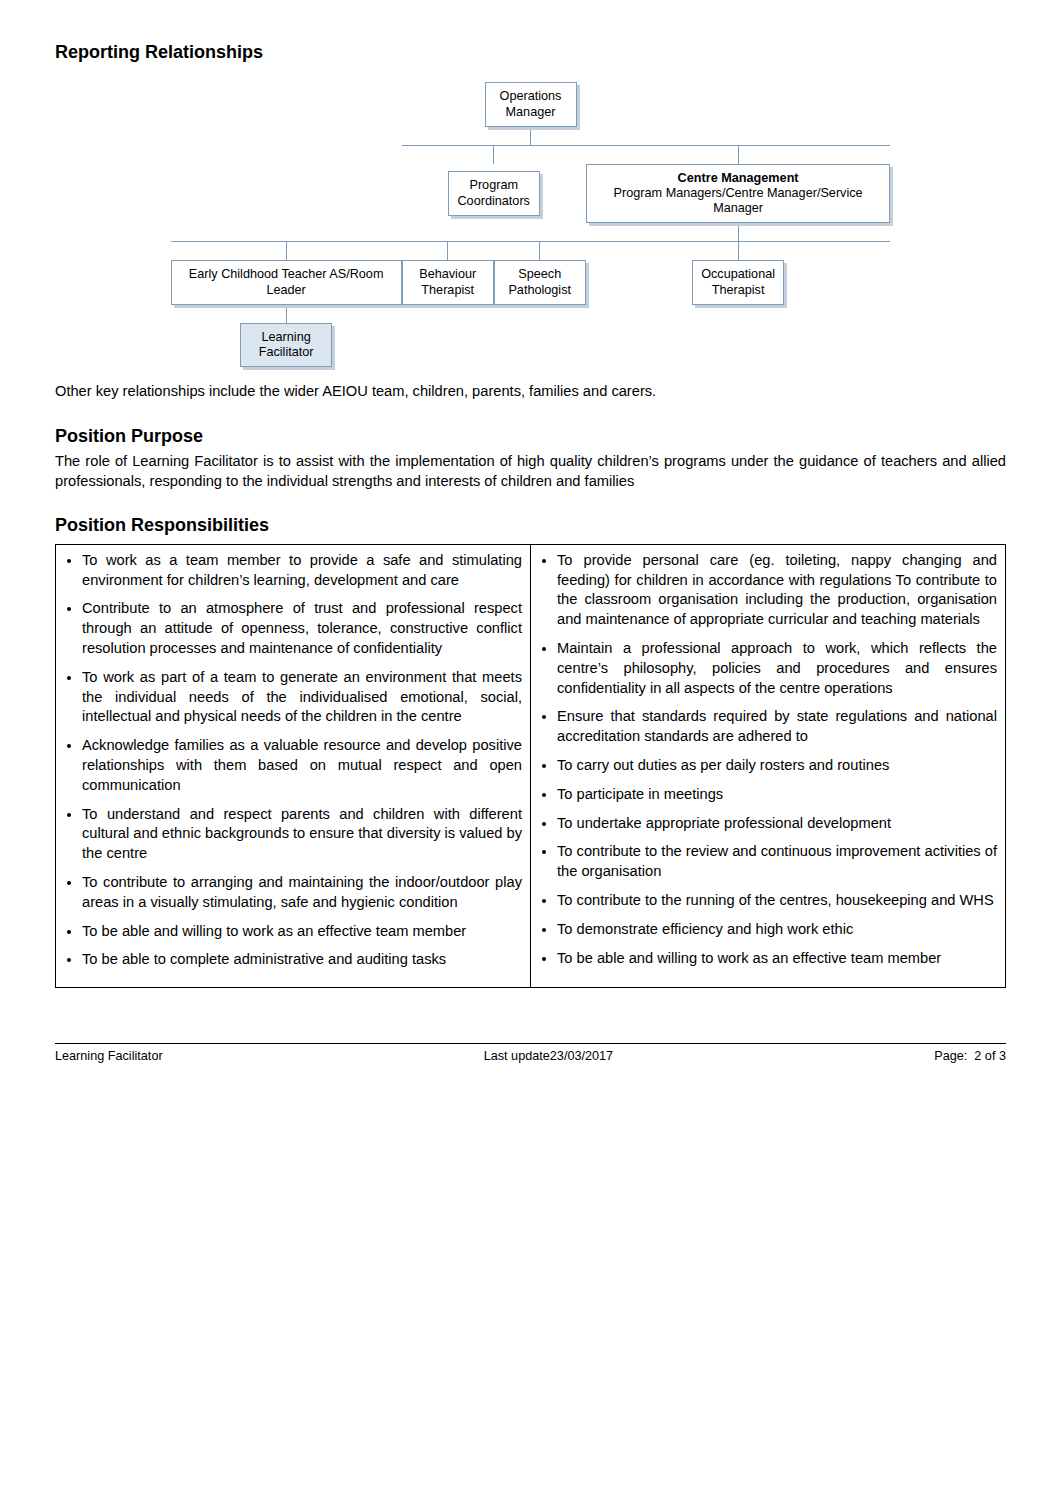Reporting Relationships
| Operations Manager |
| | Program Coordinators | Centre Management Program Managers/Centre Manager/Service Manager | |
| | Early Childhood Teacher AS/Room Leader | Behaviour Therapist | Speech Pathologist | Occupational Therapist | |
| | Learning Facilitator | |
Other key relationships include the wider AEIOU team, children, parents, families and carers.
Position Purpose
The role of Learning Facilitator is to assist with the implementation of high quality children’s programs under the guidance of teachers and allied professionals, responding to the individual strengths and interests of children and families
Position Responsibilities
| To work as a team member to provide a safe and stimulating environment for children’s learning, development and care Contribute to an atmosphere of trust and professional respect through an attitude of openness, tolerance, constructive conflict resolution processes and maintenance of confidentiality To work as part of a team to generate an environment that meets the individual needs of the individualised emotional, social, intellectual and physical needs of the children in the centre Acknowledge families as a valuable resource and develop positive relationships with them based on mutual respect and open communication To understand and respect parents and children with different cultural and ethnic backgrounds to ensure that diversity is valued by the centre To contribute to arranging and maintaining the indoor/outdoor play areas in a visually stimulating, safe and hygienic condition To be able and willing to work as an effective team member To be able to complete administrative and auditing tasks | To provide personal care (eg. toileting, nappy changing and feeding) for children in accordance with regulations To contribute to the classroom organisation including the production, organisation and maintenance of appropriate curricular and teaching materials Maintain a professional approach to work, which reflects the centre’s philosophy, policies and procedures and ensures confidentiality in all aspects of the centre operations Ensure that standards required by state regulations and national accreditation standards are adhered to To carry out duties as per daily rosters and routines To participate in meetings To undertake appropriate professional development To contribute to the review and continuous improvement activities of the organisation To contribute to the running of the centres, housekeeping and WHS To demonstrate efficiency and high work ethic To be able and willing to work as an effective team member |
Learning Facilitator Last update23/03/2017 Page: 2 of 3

----------------------------------------

→ What is needed
Pictures don't belong in the copy. Transcribe every record exactly as it appears.

→ Written answer
Reporting Relationships
| Operations Manager |
| | Program Coordinators | Centre Management Program Managers/Centre Manager/Service Manager | |
| | Early Childhood Teacher AS/Room Leader | Behaviour Therapist | Speech Pathologist | Occupational Therapist | |
| | Learning Facilitator | |
Other key relationships include the wider AEIOU team, children, parents, families and carers.
Position Purpose
The role of Learning Facilitator is to assist with the implementation of high quality children’s programs under the guidance of teachers and allied professionals, responding to the individual strengths and interests of children and families
Position Responsibilities
| To work as a team member to provide a safe and stimulating environment for children’s learning, development and care Contribute to an atmosphere of trust and professional respect through an attitude of openness, tolerance, constructive conflict resolution processes and maintenance of confidentiality To work as part of a team to generate an environment that meets the individual needs of the individualised emotional, social, intellectual and physical needs of the children in the centre Acknowledge families as a valuable resource and develop positive relationships with them based on mutual respect and open communication To understand and respect parents and children with different cultural and ethnic backgrounds to ensure that diversity is valued by the centre To contribute to arranging and maintaining the indoor/outdoor play areas in a visually stimulating, safe and hygienic condition To be able and willing to work as an effective team member To be able to complete administrative and auditing tasks | To provide personal care (eg. toileting, nappy changing and feeding) for children in accordance with regulations To contribute to the classroom organisation including the production, organisation and maintenance of appropriate curricular and teaching materials Maintain a professional approach to work, which reflects the centre’s philosophy, policies and procedures and ensures confidentiality in all aspects of the centre operations Ensure that standards required by state regulations and national accreditation standards are adhered to To carry out duties as per daily rosters and routines To participate in meetings To undertake appropriate professional development To contribute to the review and continuous improvement activities of the organisation To contribute to the running of the centres, housekeeping and WHS To demonstrate efficiency and high work ethic To be able and willing to work as an effective team member |
Learning Facilitator Last update23/03/2017 Page: 2 of 3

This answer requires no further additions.